I won’t pretend to be a pro at photography – my DSLR manual sits somewhere, collecting dust, despite my annual resolution to learn my camera’s settings – but taking pictures is something I enjoy, to put it mildly. And I can trace one of the reasons for this love to my first visit to Venice’s Rialto Market, way back in June 2005.
On that, my first trip to Italy (and my first big trip abroad), I brought along my trusty point and shoot camera. I took hundreds of pictures that trip, many of them of the two most obvious things: monuments and my friends and I on our many inebriated nights out in Florence. And I treasure each one of those pictures, I do.
But it was looking at one of my friend’s photographs from Venice, and specifically his pictures from the Rialto Market, that made me think about capturing more: not just the broad strokes of a place, but the quiet colorful details, the small moments that give you the greatest sense of place. He took pictures of wine bottles with humorous labels, of overflowing crates of fresh fruit, of colorful ties lined up all in a row (a shot, you will notice, that I could not resist replicating nine years later). Looking through his photographs, I thought about how he captured the market just as I remembered it – and how I wanted to capture more too. And so, in the years since, I have tried to do just that.

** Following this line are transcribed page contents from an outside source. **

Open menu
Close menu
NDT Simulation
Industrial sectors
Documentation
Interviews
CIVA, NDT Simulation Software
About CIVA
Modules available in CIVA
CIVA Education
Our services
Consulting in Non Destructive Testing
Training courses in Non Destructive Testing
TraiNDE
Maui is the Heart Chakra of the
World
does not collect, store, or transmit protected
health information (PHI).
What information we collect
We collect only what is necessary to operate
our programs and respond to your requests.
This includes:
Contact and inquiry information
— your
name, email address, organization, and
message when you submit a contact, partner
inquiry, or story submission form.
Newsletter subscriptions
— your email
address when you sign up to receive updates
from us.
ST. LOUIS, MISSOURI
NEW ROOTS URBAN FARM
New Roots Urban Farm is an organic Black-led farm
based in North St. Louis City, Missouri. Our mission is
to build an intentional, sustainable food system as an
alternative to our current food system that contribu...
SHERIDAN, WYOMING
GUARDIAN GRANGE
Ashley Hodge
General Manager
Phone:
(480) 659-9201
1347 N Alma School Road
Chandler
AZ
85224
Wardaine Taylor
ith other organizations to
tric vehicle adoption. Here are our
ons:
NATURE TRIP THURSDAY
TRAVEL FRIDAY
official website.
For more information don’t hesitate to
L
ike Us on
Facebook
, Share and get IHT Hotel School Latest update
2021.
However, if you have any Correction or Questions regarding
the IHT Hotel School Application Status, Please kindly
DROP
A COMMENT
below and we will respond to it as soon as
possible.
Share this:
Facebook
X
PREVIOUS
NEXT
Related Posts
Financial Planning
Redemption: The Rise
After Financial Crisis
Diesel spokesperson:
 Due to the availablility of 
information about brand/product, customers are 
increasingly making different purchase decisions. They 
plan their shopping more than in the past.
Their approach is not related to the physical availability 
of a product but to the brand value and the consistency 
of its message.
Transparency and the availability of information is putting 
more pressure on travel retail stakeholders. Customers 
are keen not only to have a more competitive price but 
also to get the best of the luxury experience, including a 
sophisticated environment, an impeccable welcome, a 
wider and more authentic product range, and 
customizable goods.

It was only fitting, then, that I make a long detour through the Rialto Market on this trip. Weaving my way through its many stalls, I remembered why the place is such a font of photographic inspiration. Piles of produce, colorful collections of knickknacks, and all of it just steps away from Venice’s canals: in short, a photographer – or amateur photographer’s – dream. I poked around for a while, happily snapping away, thinking about my trip then, my life now, and all the little colorful details in between.